A l’issue de ce discours, selon Carole Delga, « il faut attendre avant de prononcer un jugement définitif, même si nous n’avons pas obtenu tout ce que nous voulions ». Mais le rendez-vous du projet de loi de finances sera capital : « si nous demandes n’y sont pas entendues, il y aura un désaccord majeur ».
La Première ministre ne s’est pas non plus exprimée sur la réforme ferroviaire, alors que, selon Laurent Wauquiez, « si de grandes décisions ne sont pas prises en urgence, nous aurons demain dans le ferroviaire le même cataclysme qu’aujourd’hui dans le nucléaire ». Pas plus que sur la réforme des lycées professionnels lancée deux jours avant par Emmanuel Macron, et pour laquelle les attentes des Régions sont fortes.

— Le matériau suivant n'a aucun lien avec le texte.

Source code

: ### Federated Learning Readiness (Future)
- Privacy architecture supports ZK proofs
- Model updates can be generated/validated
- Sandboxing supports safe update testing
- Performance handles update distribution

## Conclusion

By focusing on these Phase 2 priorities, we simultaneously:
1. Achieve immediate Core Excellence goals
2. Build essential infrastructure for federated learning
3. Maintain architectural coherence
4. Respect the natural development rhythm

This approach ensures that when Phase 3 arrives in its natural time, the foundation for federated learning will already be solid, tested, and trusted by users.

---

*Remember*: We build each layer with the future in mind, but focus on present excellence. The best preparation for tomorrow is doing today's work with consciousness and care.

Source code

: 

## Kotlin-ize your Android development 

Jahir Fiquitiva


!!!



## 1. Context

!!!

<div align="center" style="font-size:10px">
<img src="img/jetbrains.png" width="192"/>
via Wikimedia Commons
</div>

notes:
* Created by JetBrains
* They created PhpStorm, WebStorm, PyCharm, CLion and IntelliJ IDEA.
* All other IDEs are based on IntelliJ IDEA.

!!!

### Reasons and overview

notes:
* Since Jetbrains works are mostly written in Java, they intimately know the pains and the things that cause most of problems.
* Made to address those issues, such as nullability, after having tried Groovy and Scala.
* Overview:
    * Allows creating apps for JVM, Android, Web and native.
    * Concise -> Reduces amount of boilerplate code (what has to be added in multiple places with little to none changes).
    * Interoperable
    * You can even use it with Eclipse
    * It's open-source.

« J’entends les urgences et je partage votre impatience », a conclu la Première ministre face à la charge de Laurent Wauquiez contre « ce centralisme qui épuise le territoire, où tout se décide à Paris, dans un bureau avec deux ou trois personnes ». Pour sa part, le président du sénat Gérard Larcher, dénonçant au passage une « recentralisation à bas bruit », a annoncé le lancement d’un groupe de travail sénatorial pluraliste sur la décentralisation. Ce mot que la Première ministre s’est bien gardée de prononcer. La confiance règne, mais elle aussi a ses limites.